EGU24-10914, updated on 08 Mar 2024
https://doi.org/10.5194/egusphere-egu24-10914
EGU General Assembly 2024
© Author(s) 2024. This work is distributed under
the Creative Commons Attribution 4.0 License.

Efficient adaptation of Foundation Models for Visual Grounding Remote Sensing task

Ali J. Ghandour1, Hasan Moughnieh1, Mohammad Hasan Zahweh1, Hasan Nasrallah1, Mustafa Shukor2, Cristiano Nattero3, and Paolo Campanella3
Ali J. Ghandour et al.
  • 1National Center for Remote Sensing, CNRS, Lebanon
  • 2Sorbone University, France
  • 3WASDI, Dudelange, Luxembourg

Foundation models have demonstrated impressive proficiency across multiple domains, including language, vision, and multi-modal applications, establishing new standards for efficiency and adaptability. In the context of localization-based foundational models, the core strength of such models is their ability to precisely recognize and locate objects across a diverse set of objects in wide-area scenes. This precision is particularly vital in the Remote Sensing (RS) field. The multimodality aspect of these models becomes pivotal in RS, as they can process and interpret complex data, allowing for more comprehensive aerial and satellite image analysis.

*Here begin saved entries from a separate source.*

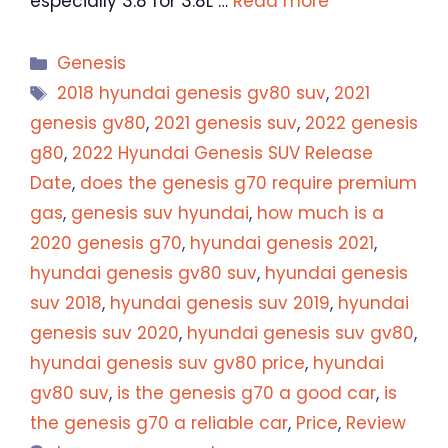
especially 3.8 for 3.8L …
Read more
Categories
Genesis
Tags
2018 hyundai genesis gv80 suv
,
2021
genesis gv80
,
2021 genesis suv
,
2022 genesis
g80
,
2022 Hyundai Genesis SUV Release
Date
,
does the genesis g70 require premium
gas
,
genesis suv hyundai
,
how much is a
2020 genesis g70
,
hyundai genesis 2021
,
hyundai genesis gv80 suv
,
hyundai genesis
suv 2018
,
hyundai genesis suv 2019
,
hyundai
genesis suv 2020
,
hyundai genesis suv gv80
,
hyundai genesis suv gv80 price
,
hyundai
gv80 suv
,
is the genesis g70 a good car
,
is
the genesis g70 a reliable car
,
Price
,
Review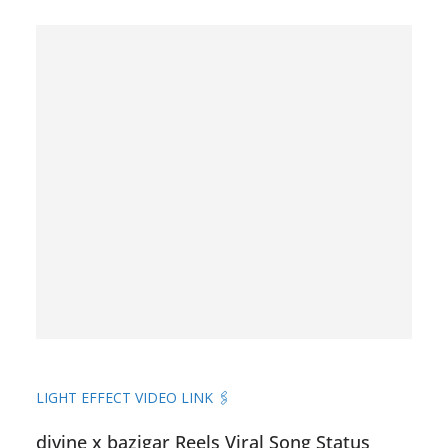
LIGHT EFFECT VIDEO LINK 🖇️
divine x bazigar Reels Viral Song Status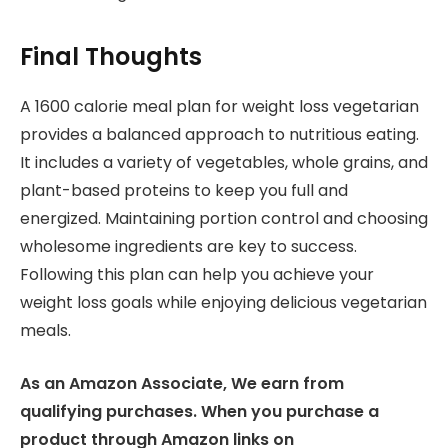
Final Thoughts
A 1600 calorie meal plan for weight loss vegetarian
provides a balanced approach to nutritious eating.
It includes a variety of vegetables, whole grains, and
plant-based proteins to keep you full and
energized. Maintaining portion control and choosing
wholesome ingredients are key to success.
Following this plan can help you achieve your
weight loss goals while enjoying delicious vegetarian
meals.
As an Amazon Associate, We earn from
qualifying purchases. When you purchase a
product through Amazon links on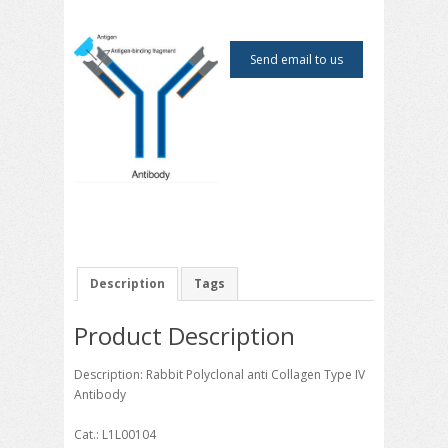
Send email to us
Description
Tags
Product Description
Description: Rabbit Polyclonal anti Collagen Type IV
Antibody
Cat.: L1L00104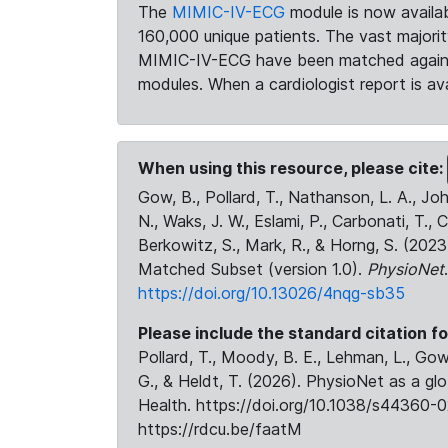
The
MIMIC-IV-ECG
module is now availab
160,000 unique patients. The vast majori
MIMIC-IV-ECG have been matched against 
modules. When a cardiologist report is ava
When using this resource, please cite:
Gow, B., Pollard, T., Nathanson, L. A., J
N., Waks, J. W., Eslami, P., Carbonati, T., 
Berkowitz, S., Mark, R., & Horng, S. (20
Matched Subset (version 1.0).
PhysioNet
https://doi.org/10.13026/4nqg-sb35
Please include the standard citation fo
Pollard, T., Moody, B. E., Lehman, L., Gow,
G., & Heldt, T. (2026). PhysioNet as a gl
Health. https://doi.org/10.1038/s44360-0
https://rdcu.be/faatM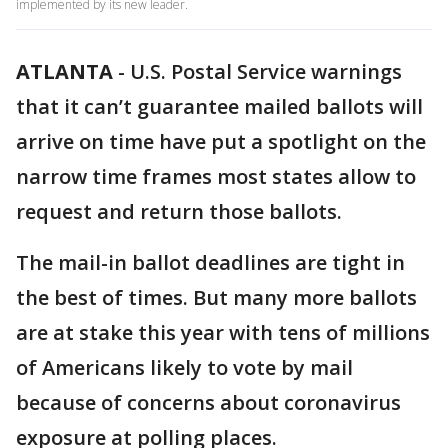
implemented by its new leader.
ATLANTA
-
U.S. Postal Service warnings
that it can’t guarantee mailed ballots will
arrive on time have put a spotlight on the
narrow time frames most states allow to
request and return those ballots.
The mail-in ballot deadlines are tight in
the best of times. But many more ballots
are at stake this year with tens of millions
of Americans likely to vote by mail
because of concerns about coronavirus
exposure at polling places.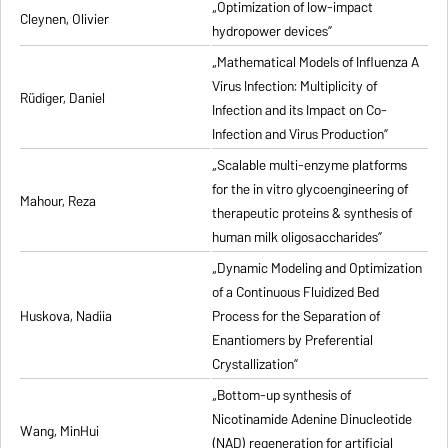
„Optimization of low-impact
Cleynen, Olivier
hydropower devices”
„Mathematical Models of Influenza A
Virus Infection: Multiplicity of
Rüdiger, Daniel
Infection and its Impact on Co-
Infection and Virus Production”
„Scalable multi-enzyme platforms
for the in vitro glycoengineering of
Mahour, Reza
therapeutic proteins & synthesis of
human milk oligosaccharides”
„Dynamic Modeling and Optimization
of a Continuous Fluidized Bed
Huskova, Nadiia
Process for the Separation of
Enantiomers by Preferential
Crystallization”
„Bottom-up synthesis of
Nicotinamide Adenine Dinucleotide
Wang, MinHui
(NAD) regeneration for artificial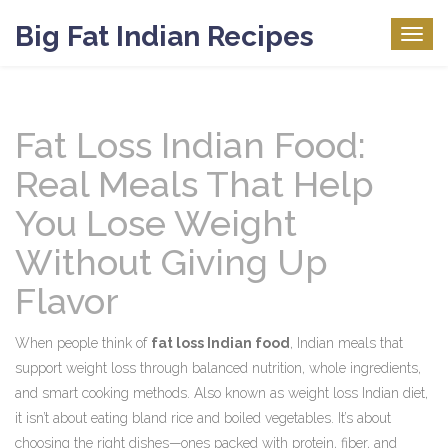
Big Fat Indian Recipes
Togg
navig
Fat Loss Indian Food:
Real Meals That Help
You Lose Weight
Without Giving Up
Flavor
When people think of
fat loss Indian food
,
Indian meals that
support weight loss through balanced nutrition, whole ingredients,
and smart cooking methods
. Also known as
weight loss Indian diet
,
it
isn’t about eating bland rice and boiled vegetables. It’s about
choosing the right dishes—ones packed with protein, fiber, and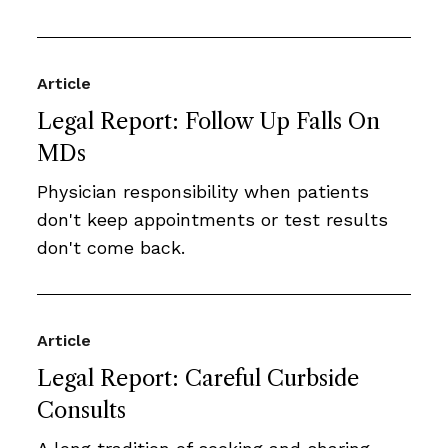
Article
Legal Report: Follow Up Falls On
MDs
Physician responsibility when patients
don't keep appointments or test results
don't come back.
Article
Legal Report: Careful Curbside
Consults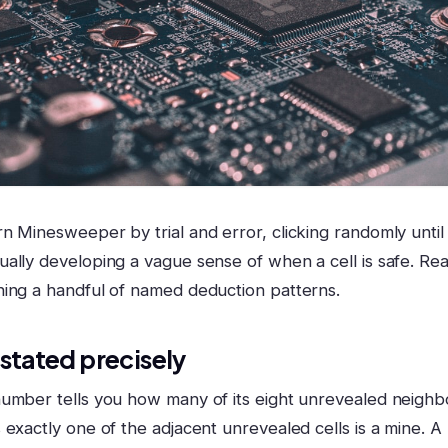
n Minesweeper by trial and error, clicking randomly until
ally developing a vague sense of when a cell is safe. R
ing a handful of named deduction patterns.
 stated precisely
umber tells you how many of its eight unrevealed neighb
 exactly one of the adjacent unrevealed cells is a mine. 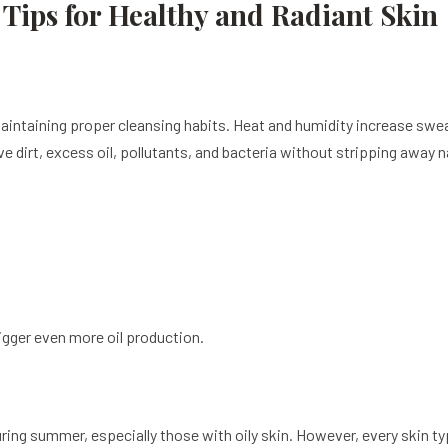
Tips for Healthy and Radiant Skin
intaining proper cleansing habits. Heat and humidity increase swea
e dirt, excess oil, pollutants, and bacteria without stripping away n
rigger even more oil production.
ng summer, especially those with oily skin. However, every skin ty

Multimodality has emerged as a crucial and dynamic area in recent AI developments, finding diverse applications such as image captioning and visual question answering. More related to traditional visual tasks, Visual Grounding (VG) stands out, involving the localization of objects based on textual descriptions. Unlike conventional approaches that train models on predefined and fixed lists of objects, VG allows a model to locate any entity in an image based on diverse textual descriptions, enabling open-vocabulary predictions. Despite notable efforts in developing powerful VG models to solve general benchmarks, there is a need for more exploration into transferring these models to the remote sensing context.

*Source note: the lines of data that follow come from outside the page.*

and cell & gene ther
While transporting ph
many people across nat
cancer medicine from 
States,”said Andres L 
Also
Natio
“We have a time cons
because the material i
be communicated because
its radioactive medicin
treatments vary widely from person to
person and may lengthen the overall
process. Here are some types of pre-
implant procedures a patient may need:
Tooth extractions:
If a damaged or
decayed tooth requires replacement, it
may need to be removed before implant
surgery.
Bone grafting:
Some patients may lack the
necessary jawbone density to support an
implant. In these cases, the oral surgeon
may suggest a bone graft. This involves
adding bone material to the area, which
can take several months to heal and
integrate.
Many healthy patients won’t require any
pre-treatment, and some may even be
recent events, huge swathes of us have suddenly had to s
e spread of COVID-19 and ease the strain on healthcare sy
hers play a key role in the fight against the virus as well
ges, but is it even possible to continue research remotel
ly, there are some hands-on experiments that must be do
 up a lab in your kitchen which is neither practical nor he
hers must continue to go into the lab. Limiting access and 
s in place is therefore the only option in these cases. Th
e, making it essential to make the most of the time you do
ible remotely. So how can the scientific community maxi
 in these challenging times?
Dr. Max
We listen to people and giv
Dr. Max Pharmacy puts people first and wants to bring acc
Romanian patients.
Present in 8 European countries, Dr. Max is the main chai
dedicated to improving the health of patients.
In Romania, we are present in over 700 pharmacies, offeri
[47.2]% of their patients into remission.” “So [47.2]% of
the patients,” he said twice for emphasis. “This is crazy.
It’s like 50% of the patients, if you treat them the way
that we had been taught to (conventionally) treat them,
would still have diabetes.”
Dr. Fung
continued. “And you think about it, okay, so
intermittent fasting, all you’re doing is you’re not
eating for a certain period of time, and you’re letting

This paper addresses this gap by delving into the task of visual grounding for remote sensing. Our initial exploration reveals that utilizing general pretrained foundational models for RS yields suboptimal performance. After recognizing these limitations, our work systematically investigates various parameter-efficient tuning techniques to fine-tune these models for RS visual grounding applications. The insights and methodologies presented in this paper provide valuable guidance for researchers seeking to adapt pretrained models to the RS domain efficiently. This adaptation marks a substantial advancement in the field, offering a significant stride toward enhancing the applicability of visual grounding in remote sensing scenarios.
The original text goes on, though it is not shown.